#### Task statement
The listing below holds pictures; exclude them. Return exactly the lines from the one with "FIGURE 4 | Regional" through the one with "Figure 4. Experimental".

#### Records supplied
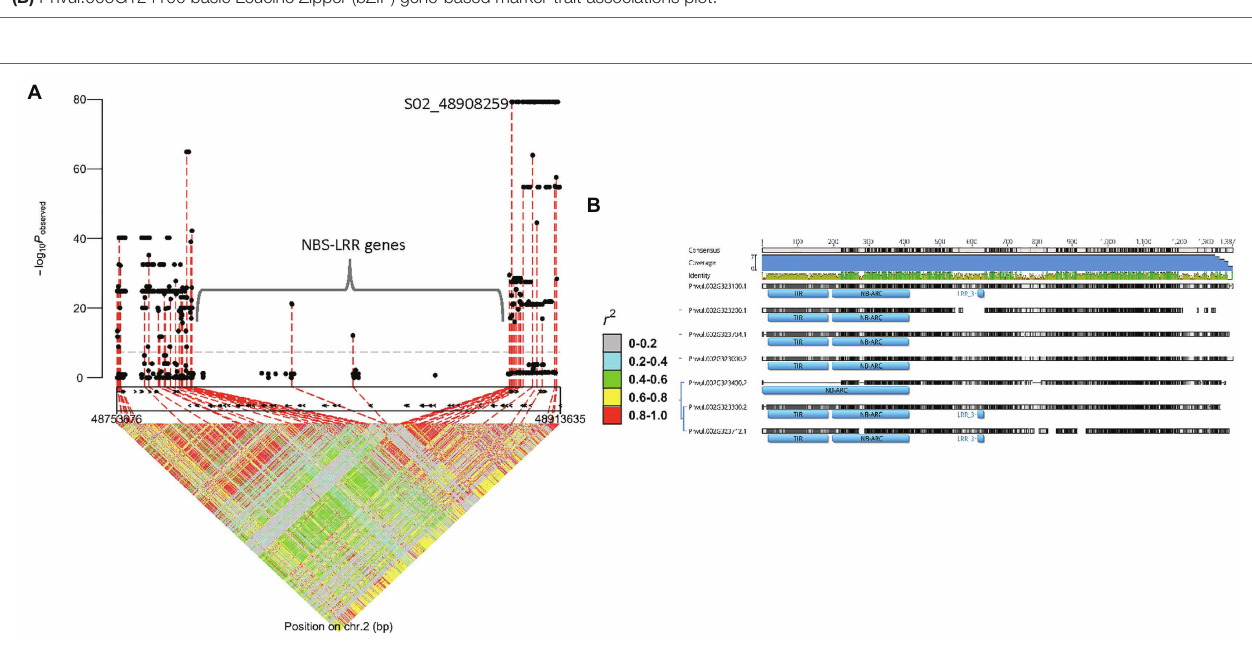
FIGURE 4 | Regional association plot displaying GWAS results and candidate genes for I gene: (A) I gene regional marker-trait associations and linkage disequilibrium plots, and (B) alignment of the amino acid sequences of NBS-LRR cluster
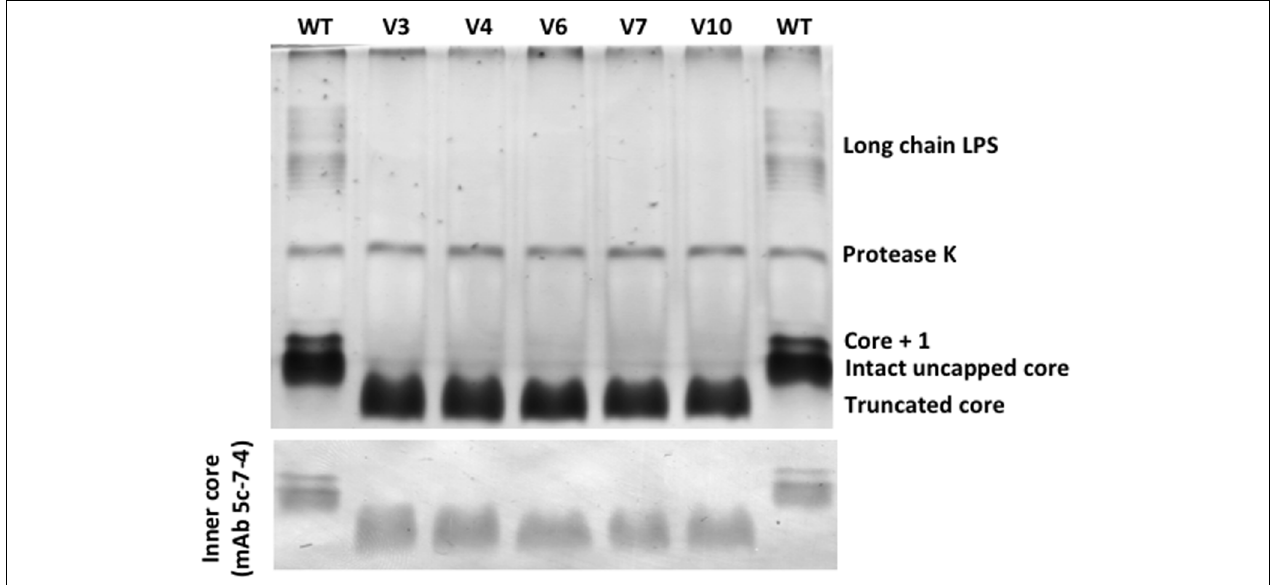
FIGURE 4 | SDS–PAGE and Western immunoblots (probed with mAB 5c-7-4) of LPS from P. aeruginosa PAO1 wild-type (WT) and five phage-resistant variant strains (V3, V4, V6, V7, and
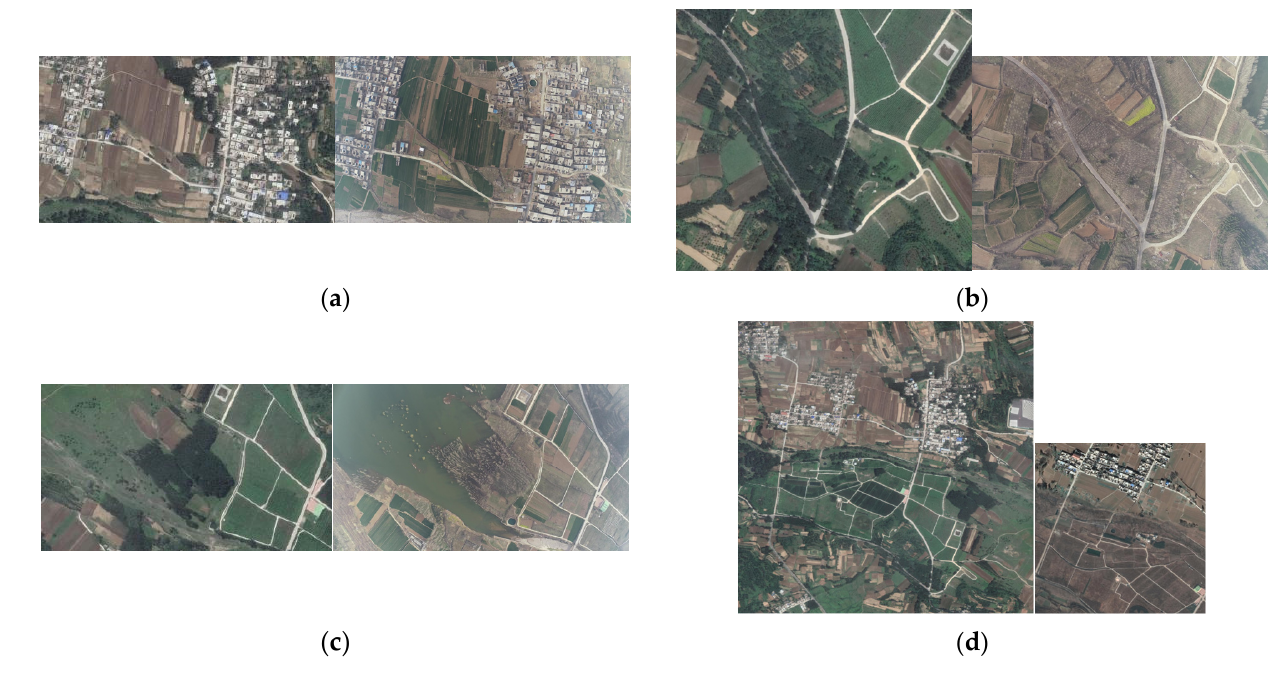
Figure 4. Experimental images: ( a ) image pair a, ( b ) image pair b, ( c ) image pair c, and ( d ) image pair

==

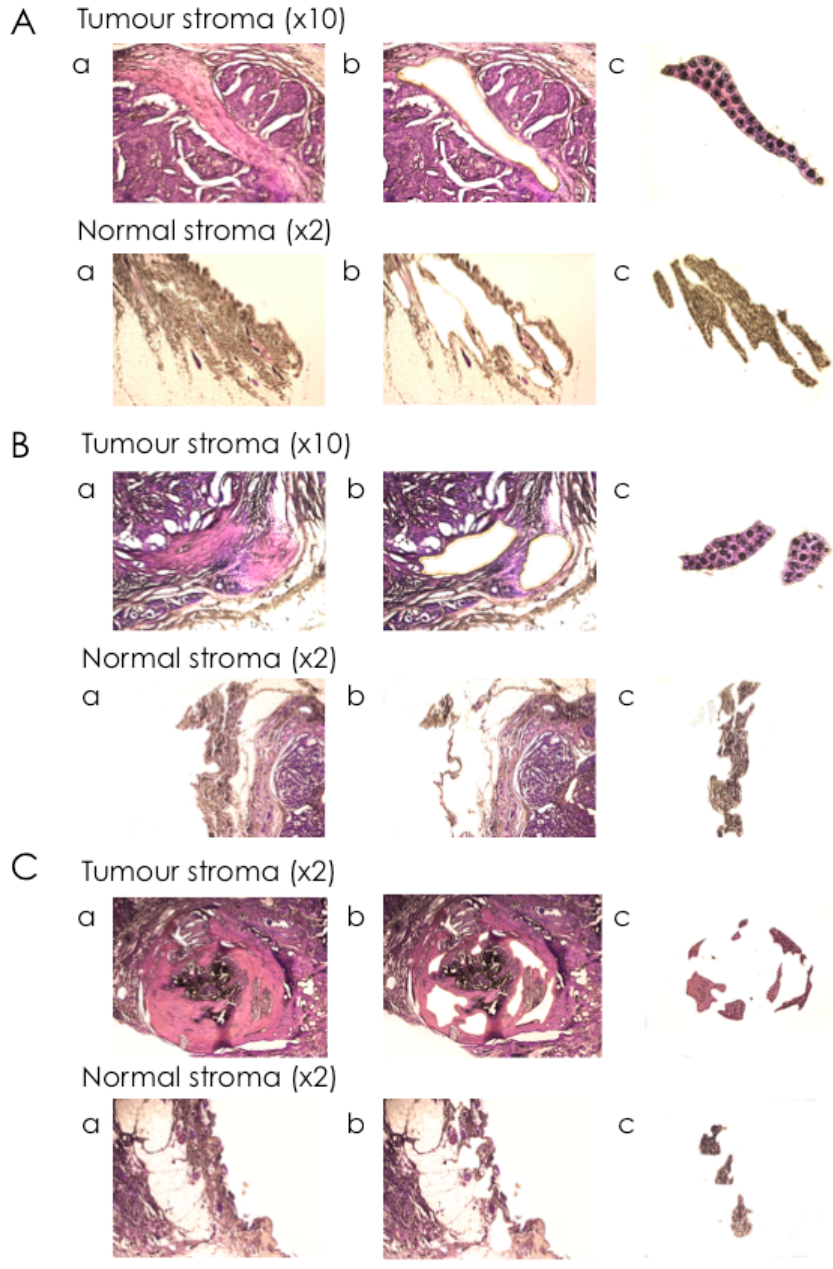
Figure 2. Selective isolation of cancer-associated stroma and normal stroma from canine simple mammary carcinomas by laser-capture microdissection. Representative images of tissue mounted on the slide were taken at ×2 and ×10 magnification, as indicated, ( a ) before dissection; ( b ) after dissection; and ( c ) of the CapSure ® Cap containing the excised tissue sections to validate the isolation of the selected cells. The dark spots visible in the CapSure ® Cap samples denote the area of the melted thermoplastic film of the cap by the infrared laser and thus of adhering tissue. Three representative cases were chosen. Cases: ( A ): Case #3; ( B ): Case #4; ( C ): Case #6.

#### Task answer
FIGURE 4 | Regional association plot displaying GWAS results and candidate genes for I gene: (A) I gene regional marker-trait associations and linkage disequilibrium plots, and (B) alignment of the amino acid sequences of NBS-LRR cluster
FIGURE 4 | SDS–PAGE and Western immunoblots (probed with mAB 5c-7-4) of LPS from P. aeruginosa PAO1 wild-type (WT) and five phage-resistant variant strains (V3, V4, V6, V7, and
Figure 4. Experimental images: ( a ) image pair a, ( b ) image pair b, ( c ) image pair c, and ( d ) image pair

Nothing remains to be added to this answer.